Ni dans l'un, ni dans l'autre ouvrage, la direction de Valery Gergiev n'allume chez les chanteurs le feu qu'ils ne trouvent pas dans les mises en scènes. Il semble même difficile d'avoir de ces deux partitions une approche aussi peu éloquente musicalement - sans même parler de théâtre. Dans Onéguine, un parti pris de lenteur nostalgique, presque funèbre, pourrait séduire lors des scènes d'exposition - mais l'ennui s'installe bien vite.
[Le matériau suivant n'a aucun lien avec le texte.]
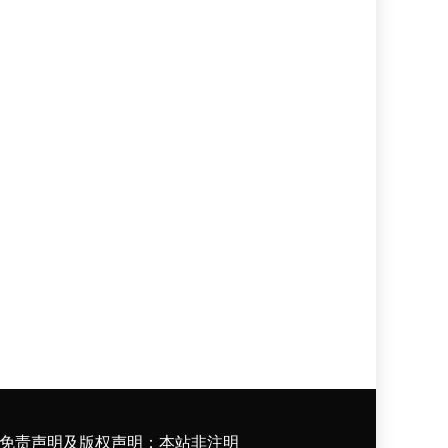
免责声明及版权声明：本站非注明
Au moins Gergiev sait il faire sonner le merveilleux orchestre qui lui doit beaucoup quant à la préservation de ses standards. Non que l'intonation soit toujours parfaite - un accident n'est jamais exclu dans les vents - ou la balance idéale. Mais la richesse saturée des couleurs sombres, la chair palpitante des attaques, les phrasés sidérants de consistance et d'envol (incroyable éventail du quatuor, parfaitement lisible et pourtant remplissant l'espace) ouvrent chaque accord sur un monde dont on ne semble avoir idée ni sur la scène, ni au podium. Saisissant contraste avec les ensembles de fosse parisiens - guettons par conséquent une prochaine visite qu'on espère pour tout le reste plus flamboyante.